Intravesival explosion is a rare complication, but it can lead to a serious condition. Urologists should pay attention to intravesical explosion, and must remove air bubbles during the resection of tumors in the bladder dome. For most patients with superficial bladder cancer, the benefits of immediate intravesical chemotherapy after TUR exceed the risk of serious complications. However, an immediate postoperative instillation has to be avoided when there is an obvious or suspect bladder perforation. Low-grade superficial bladder cancer has the possibility of tumor seeding.

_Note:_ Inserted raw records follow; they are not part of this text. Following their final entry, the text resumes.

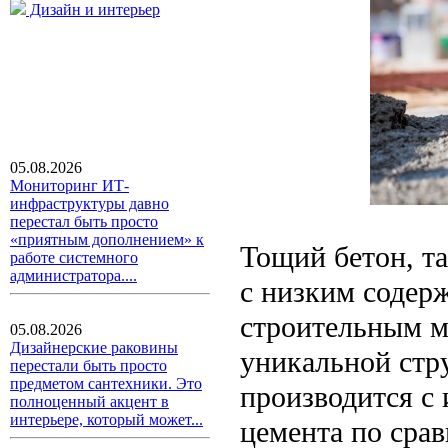
Дизайн и интерьер
05.08.2026
Мониторинг ИТ-
инфраструктуры давно
перестал быть просто
«приятным дополнением» к
Тощий бетон, та
работе системного
администратора....
с низким содер
строительным м
05.08.2026
Дизайнерские раковины
уникальной стр
перестали быть просто
предметом сантехники. Это
производится с
полноценный акцент в
интерьере, который может...
цемента по сра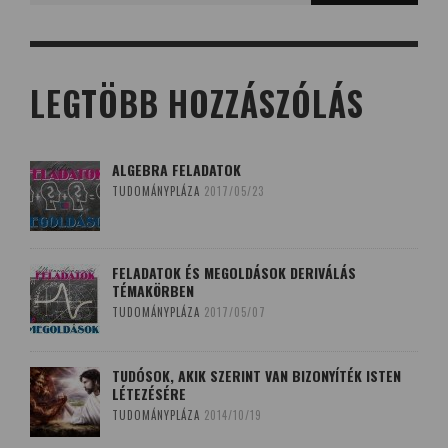
LEGTÖBB HOZZÁSZÓLÁS
ALGEBRA FELADATOK
TUDOMÁNYPLÁZA
2017/05/23
FELADATOK ÉS MEGOLDÁSOK DERIVÁLÁS
TÉMAKÖRBEN
TUDOMÁNYPLÁZA
2017/05/07
TUDÓSOK, AKIK SZERINT VAN BIZONYÍTÉK ISTEN
LÉTEZÉSÉRE
TUDOMÁNYPLÁZA
2014/10/19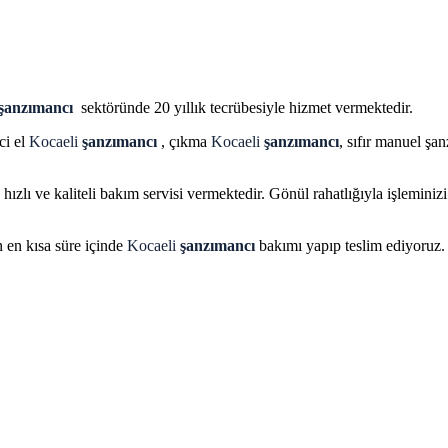
şanzımancı
sektöründe 20 yıllık tecrübesiyle hizmet vermektedir.
ci el
Kocaeli
şanzımancı
, çıkma
Kocaeli
şanzımancı
, sıfır manuel şa
, hızlı ve kaliteli bakım servisi vermektedir. Gönül rahatlığıyla işlemini
 en kısa süre içinde
Kocaeli
şanzımancı
bakımı yapıp teslim ediyoruz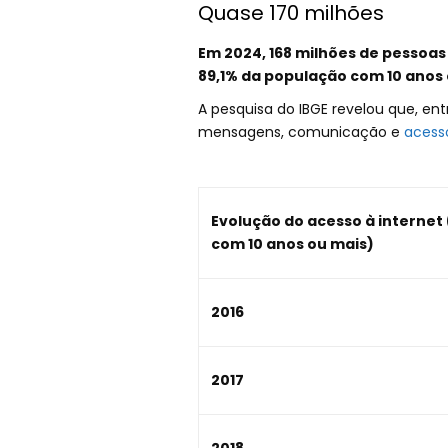
Quase 170 milhões
Em 2024, 168 milhões de pessoas
89,1% da população com 10 anos 
A pesquisa do IBGE revelou que, entr
mensagens, comunicação e
acess
Evolução do acesso à internet
com 10 anos ou mais)
2016
2017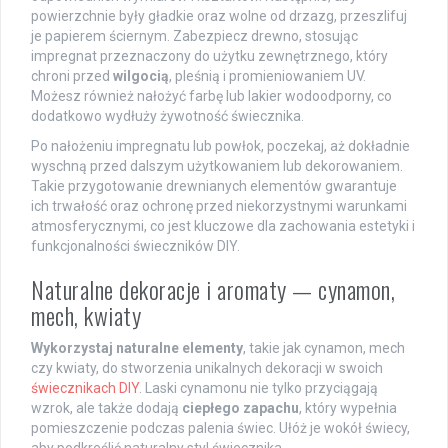
powierzchnie były gładkie oraz wolne od drzazg, przeszlifuj
je papierem ściernym. Zabezpiecz drewno, stosując
impregnat przeznaczony do użytku zewnętrznego, który
chroni przed
wilgocią
, pleśnią i promieniowaniem UV.
Możesz również nałożyć farbę lub lakier wodoodporny, co
dodatkowo wydłuży żywotność świecznika.
Po nałożeniu impregnatu lub powłok, poczekaj, aż dokładnie
wyschną przed dalszym użytkowaniem lub dekorowaniem.
Takie przygotowanie drewnianych elementów gwarantuje
ich trwałość oraz ochronę przed niekorzystnymi warunkami
atmosferycznymi, co jest kluczowe dla zachowania estetyki i
funkcjonalności świeczników DIY.
Naturalne dekoracje i aromaty — cynamon,
mech, kwiaty
Wykorzystaj naturalne elementy
, takie jak cynamon, mech
czy kwiaty, do stworzenia unikalnych dekoracji w swoich
świecznikach DIY
. Laski cynamonu nie tylko przyciągają
wzrok, ale także dodają
ciepłego zapachu
, który wypełnia
pomieszczenie podczas palenia świec. Ułóż je wokół świecy,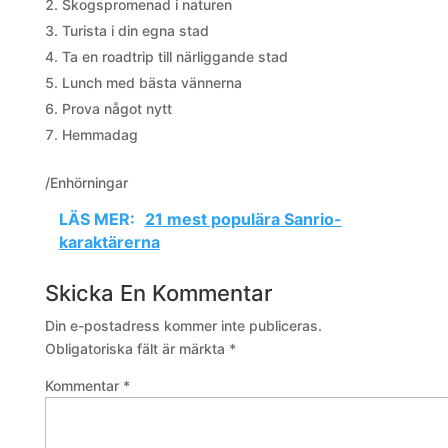
Skogspromenad i naturen
Turista i din egna stad
Ta en roadtrip till närliggande stad
Lunch med bästa vännerna
Prova något nytt
Hemmadag
/Enhörningar
LÄS MER:
21 mest populära Sanrio-
karaktärerna
Skicka En Kommentar
Din e-postadress kommer inte publiceras.
Obligatoriska fält är märkta
*
Kommentar
*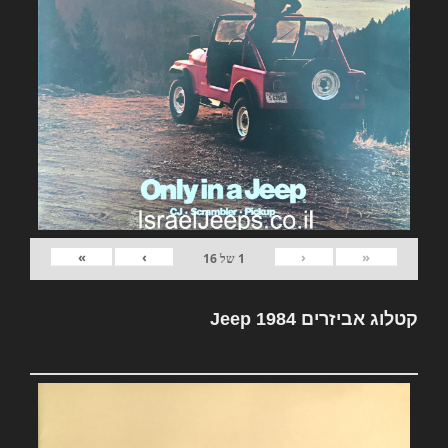
»
›
‹
«
1
של
16
קטלוג אביזרים Jeep 1984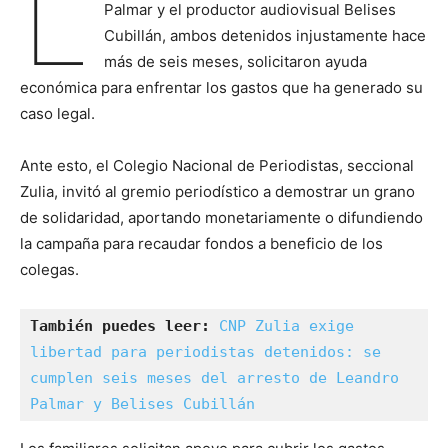
L
Palmar y el productor audiovisual Belises
Cubillán, ambos detenidos injustamente hace
más de seis meses, solicitaron ayuda
económica para enfrentar los gastos que ha generado su
caso legal.
Ante esto, el Colegio Nacional de Periodistas, seccional
Zulia, invitó al gremio periodístico a demostrar un grano
de solidaridad, aportando monetariamente o difundiendo
la campaña para recaudar fondos a beneficio de los
colegas.
También puedes leer:
CNP Zulia exige 
libertad para periodistas detenidos: se 
cumplen seis meses del arresto de Leandro 
Palmar y Belises Cubillán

Therefore, it should be observed strictly after perforation.

Acknowledgments

None to declare.

Financial Disclosure

No funding was received for the publication of this study.

Conflict of Interest

The authors declare that there is no conflict of interest associated with the work described in the manuscript.

Informed Consent

The patient has provided permission for us to publish the features of his case, and the identity of the patient has been protected.

Author Contributions

All authors were involved in patient care. Co-authors helped to write or edit the manuscript. All authors read and approved the final manuscript.

Ethical Approval

This study was approved by the appropriate ethics committee and therefore was performed in accordance with the ethical standards laid down in the 1964 Declaration of Helsinki and its later amendments.